INDIANAPOLIS -- The business side of motorsports took center stage at the 27th annual Performance Racing Industry Show at the Indiana Convention Center.
While the sport's marketers attempt to find solutions to slowly declining racetrack attendance and flat television ratings, the technical side of the sport is flourishing, from the grassroots level all the way up through the professional ranks.
The first PRI Show, held in 1988 in Louisville, Kentucky, attracted 169 vendors. This year, more than 1,100 exhibitors erected a record 3,200 booths to display their wares for a crowd of approximately 40,000 potential buyers.
PRI was formed when the Specialty Equipment Market Association (SEMA) Show in Las Vegas began to emphasize street car customization over racing. Established as a show run by racers for racers, PRI bounced around the Midwest before finally settling in Indianapolis in the 1990s.
The show got so big it outgrew the Indiana Convention Center, forcing a move to a larger facility in Orlando, Florida. Competition for major trade shows like PRI was a key factor that led to a major expansion of the convention center in Indianapolis at the same time Lucas Oil Stadium was built as the new home of the Indianapolis Colts NFL club.
In the meantime, NASCAR star Tony Stewart got involved in bringing a trade show back to Indianapolis, billed as the International Motorsport Industry Show (IMIS). Then in 2012, SEMA acquired the rights to both racing shows -- PRI and IMIS -- and in 2013, it consolidated them under the PRI Show banner at the expanded Indiana Convention Center.

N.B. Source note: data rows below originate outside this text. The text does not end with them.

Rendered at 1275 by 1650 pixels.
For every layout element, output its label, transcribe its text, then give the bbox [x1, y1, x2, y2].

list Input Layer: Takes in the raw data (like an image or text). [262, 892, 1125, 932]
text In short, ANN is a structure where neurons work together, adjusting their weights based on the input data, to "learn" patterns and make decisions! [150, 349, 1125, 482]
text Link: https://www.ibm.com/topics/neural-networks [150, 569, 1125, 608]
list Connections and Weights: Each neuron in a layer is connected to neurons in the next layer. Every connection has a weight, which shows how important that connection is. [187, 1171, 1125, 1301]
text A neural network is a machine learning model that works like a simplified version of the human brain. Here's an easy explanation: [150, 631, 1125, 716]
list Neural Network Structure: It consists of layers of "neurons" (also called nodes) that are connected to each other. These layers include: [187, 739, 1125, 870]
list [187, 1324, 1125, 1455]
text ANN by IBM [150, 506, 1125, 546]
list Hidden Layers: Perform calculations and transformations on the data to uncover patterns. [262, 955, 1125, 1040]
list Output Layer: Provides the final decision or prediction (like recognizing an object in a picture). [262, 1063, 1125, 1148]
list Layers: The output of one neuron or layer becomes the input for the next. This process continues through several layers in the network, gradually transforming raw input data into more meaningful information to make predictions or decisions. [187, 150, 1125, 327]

In addition to acres of on-site parts demonstration and sales, PRI hosted more than 35 industry conferences, seminars and social opportunities over the course of a full week.

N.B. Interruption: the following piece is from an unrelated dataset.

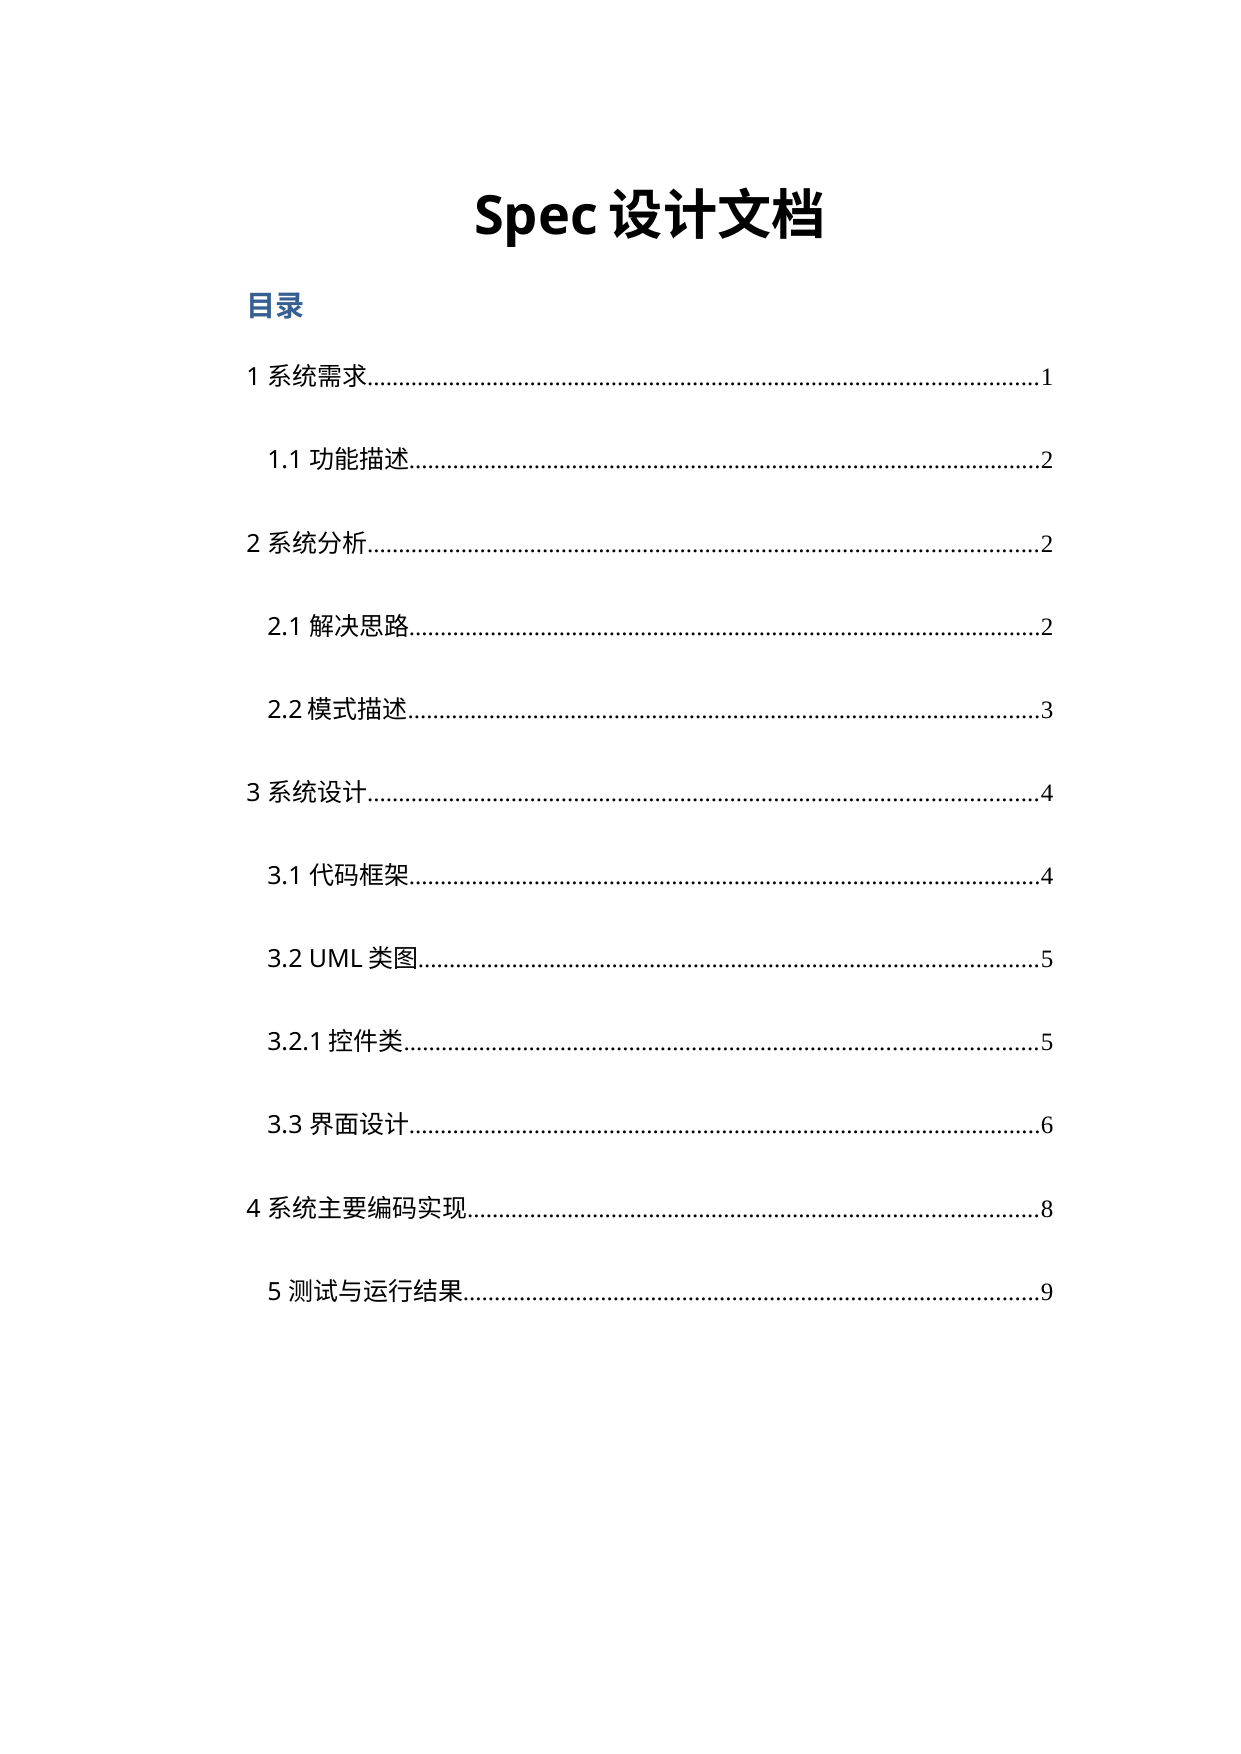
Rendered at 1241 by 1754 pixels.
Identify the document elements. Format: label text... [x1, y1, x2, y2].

subtitle Spec设计文档 [246, 162, 1053, 259]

"If you're in the business of auto racing, this is your trade show," remarked show producer John Kilroy. "The new racing products on display serve as the star attraction, but the spectrum of events make race industry week hugely productive for motorsports professionals.
"The quality of people all in one place all at one time provides extraordinary networking opportunities," he added. "Add that to the educational sessions, and this is a week of extraordinary value for any motorsports professional."
Although show attendees missed the pleasant December weather that Orlando is famous for, the convenience of having PRI back home again in Indiana, where many suppliers and racing teams competing in USAC, NHRA and INDYCAR are based, helped boost attendance to record levels.
INDYCAR and its partners used the PRI platform to make several announcements, including Mazda's badging of engines in the revamped Indy Lights Series and the three-driver Chip Ganassi Racing lineup.
But PRI's reach expands far beyond local, as participants were registered from all 50 states and more than 70 countries.
There were more than 100 exhibitors new to PRI in 2014.
"We have exhibitors here from every corner of the world -- Australia, Argentina, Sweden, Japan, Estonia and more," said Francisque Savinien, PRI's director of global sales and marketing. "Buyers are here from all over the globe, and we are hosting a large group from FIA Europe."
Attendees always had the possibility of running into someone famous roaming the show's many carpeted aisles, including legendary drag racers Don "The Snake" Prudhomme and Tom "Mongoose" McEwen, who were the featured stars at the opening breakfast.
Other notables on site for work or pleasure included NASCAR champions Tony Stewart and Rusty Wallace, IndyCar Series competitors Scott Dixon and Ed Carpenter, and drag racing stars John Force and Cruz Pedregon.
"We're out here visiting some of the manufacturers we do business with who make a lot of the parts and pieces for our engines, and even the chassis builders," remarked Pedregon. "It's such a big show, so I usually come out and do four hours on Thursday and then come out and do four hours on Friday.
"If I had more time I'd bring a shopping cart out for my hot rod and go up and down every aisle."